When you find the word "ANDALUCÍA" in a line of the entries, please copy the whole line.

▼

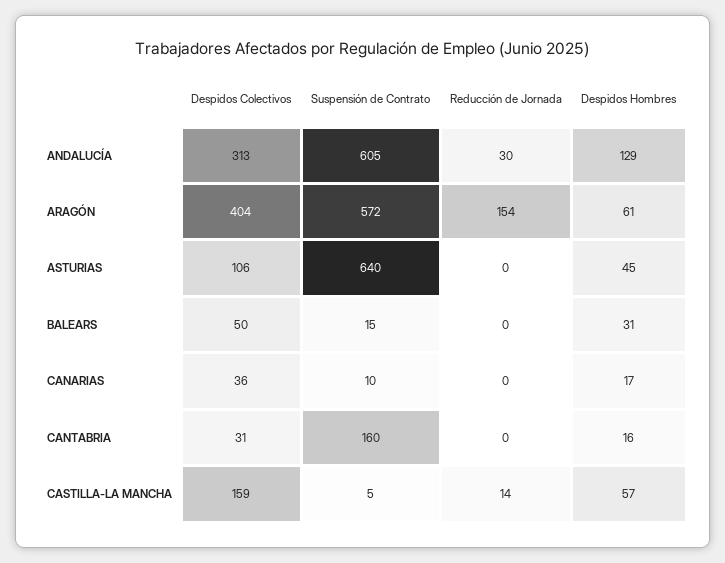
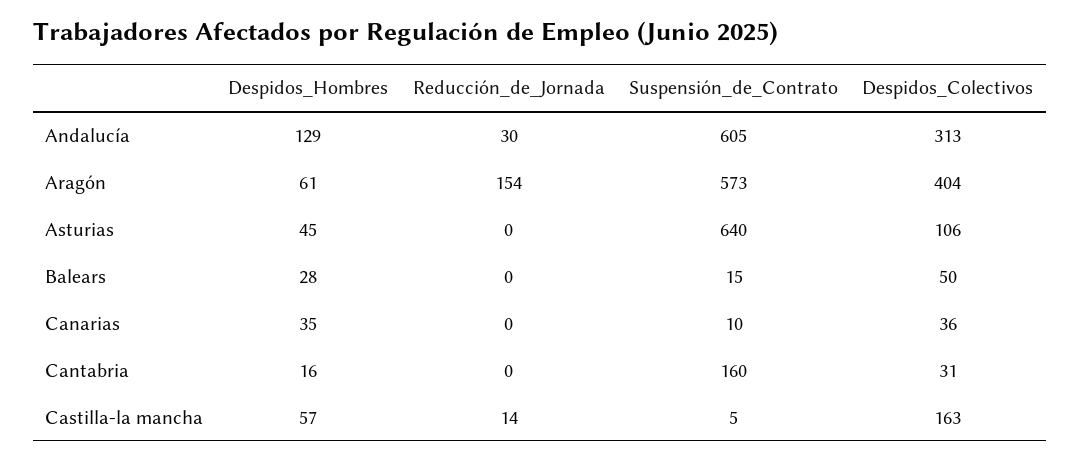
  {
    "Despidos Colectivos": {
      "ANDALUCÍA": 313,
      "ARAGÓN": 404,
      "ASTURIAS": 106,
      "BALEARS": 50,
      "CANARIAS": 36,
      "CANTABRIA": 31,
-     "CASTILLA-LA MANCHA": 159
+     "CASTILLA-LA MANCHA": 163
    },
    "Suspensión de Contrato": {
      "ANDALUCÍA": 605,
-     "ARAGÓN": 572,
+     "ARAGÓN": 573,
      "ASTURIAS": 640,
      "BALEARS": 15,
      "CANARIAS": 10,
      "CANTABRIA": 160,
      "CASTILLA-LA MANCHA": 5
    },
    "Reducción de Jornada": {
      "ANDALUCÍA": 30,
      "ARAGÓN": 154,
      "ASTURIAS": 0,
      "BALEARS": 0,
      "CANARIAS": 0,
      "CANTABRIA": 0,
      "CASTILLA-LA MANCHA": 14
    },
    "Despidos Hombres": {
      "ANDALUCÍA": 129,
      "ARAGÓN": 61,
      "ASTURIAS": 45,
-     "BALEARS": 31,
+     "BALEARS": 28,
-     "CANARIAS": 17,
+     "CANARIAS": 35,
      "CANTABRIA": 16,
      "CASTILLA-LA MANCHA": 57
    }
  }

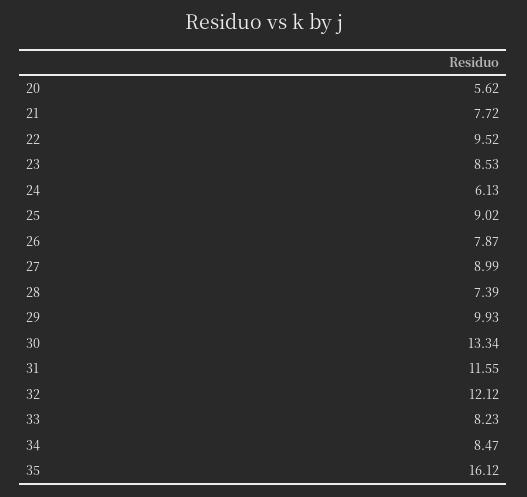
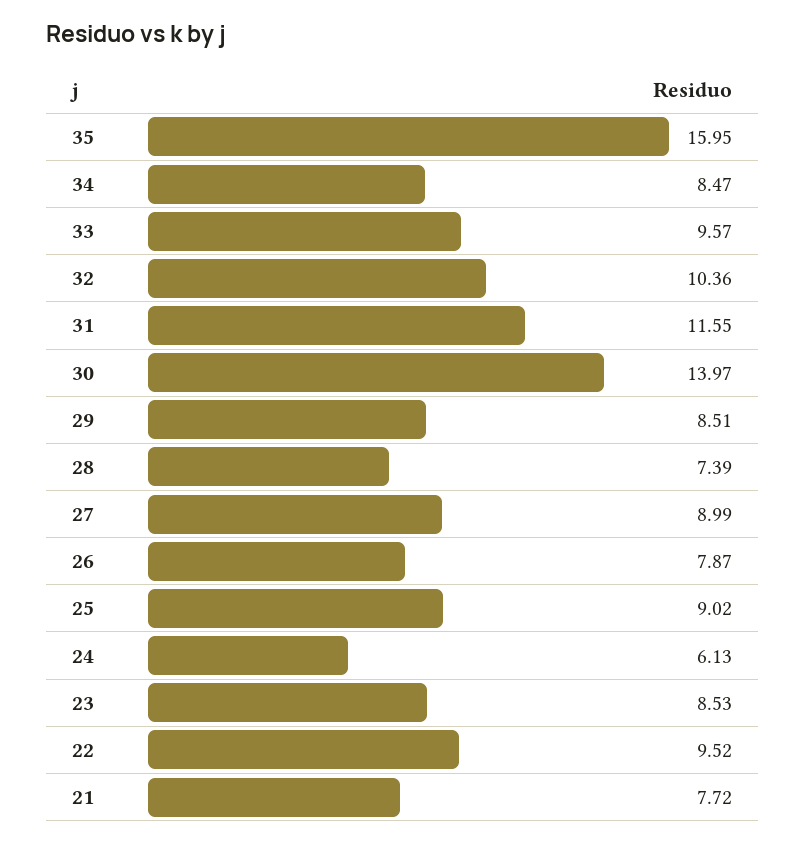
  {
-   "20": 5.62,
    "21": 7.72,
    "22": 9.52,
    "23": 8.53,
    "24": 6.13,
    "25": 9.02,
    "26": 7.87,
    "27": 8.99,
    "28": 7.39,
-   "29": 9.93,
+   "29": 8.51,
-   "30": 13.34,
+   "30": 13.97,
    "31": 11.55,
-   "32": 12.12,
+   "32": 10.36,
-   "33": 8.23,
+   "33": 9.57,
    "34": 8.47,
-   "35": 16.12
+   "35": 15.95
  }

▲

▶ [OUTPUT BELOW]
      "ANDALUCÍA": 313,
      "ANDALUCÍA": 605,
      "ANDALUCÍA": 30,
      "ANDALUCÍA": 129,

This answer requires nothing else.